判定: バージョンが 15.1.1.0.0 より新しいかパッチ適用バージョンであれば問題ありません。

追加で確認すべきこと

監査ログで脆弱性期間中の不審な読み取りアクセスがないか確認してください。Nucleiテンプレートを活用できる場合は、再スキャンも推奨します。

補足: 悪用観測状況

現時点でCISAやNVDのデータベースに悪用報告やランサムウェアによる攻撃観測は登録されていません。公開PoCも存在しないため、実世界での悪用は確認されていません。

補足: CVSSメトリクス詳細

  • AV(Attack Vector / 攻撃元): Network(ネットワーク経由)
  • AC(Attack Complexity / 攻撃複雑度): Low(低い)
  • PR(Privileges Required / 必要権限): None(不要)
  • UI(User Interaction / ユーザ操作): None(不要)
  • S(Scope / 影響範囲): Unchanged(変更なし)
  • C(Confidentiality / 機密性影響): Low(低い)
  • I(Integrity / 完全性影響): None(なし)
  • A(Availability / 可用性影響): None(なし)

よくある質問(FAQ)

Q. このCVEに対応するために最低限すべきことは何ですか?

A. STEP 3で対象バージョンか確認し、STEP 4でベンダー公式パッチを適用することです。具体的なバージョン確認コマンドは記事内に記載しています。

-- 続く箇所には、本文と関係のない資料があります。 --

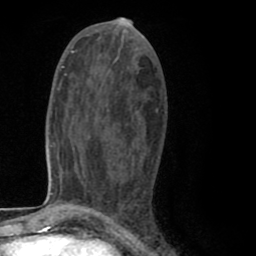
Breast MRI (dynamic contrast-enhanced), one axial slice; slice 40 of 80 in the series (ordered by position); cropped to one breast; dynamic contrast-enhanced series, time point 2 of 8 at this slice position (early post-contrast); 1.5 T; TE 2.6 ms, TR 6.1 ms; 2 mm slice thickness; 256 × 256 image matrix, field of view 160 × 160 mm. Female patient.
Annotated regions visible in this slice (semi-automatically segmented with operator editing):
- enhancing-tissue mask used for the functional tumour volume (all voxels passing the contrast-enhancement thresholds inside the analysis volume; usually the tumour): bounding box <93,73,158,212> (left, top, right, bottom; pixels)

Q. パッチが適用できない場合、どうすればよいですか?

A. ネットワークアクセス制限を強化し、不正な外部アクセスを防いでください。公式の暫定対応はないため、早期のパッチ適用を目指しましょう。

Q. 既に攻撃を受けているか確認する方法はありますか?

A. Oracle Fusion Middlewareの監査ログを確認してください。不審なHTTPリクエストや予期しない読み取りアクセスの有無を調査します。

Q. なぜEPSSスコアが重要なのですか?

A. EPSSは「実際に悪用される確率」を示します。CVSSが脆弱性の深刻度を評価するのに対し、EPSSは攻撃の現実的リスク判断に役立ちます。

Q. このCVEと類似の脆弱性は他にもありますか?

A. 同様にOracle Fusion Middlewareの認証なし情報漏洩問題は過去にも報告されています。CWE分類は明示されていませんがアクセス制御不備が共通原因です。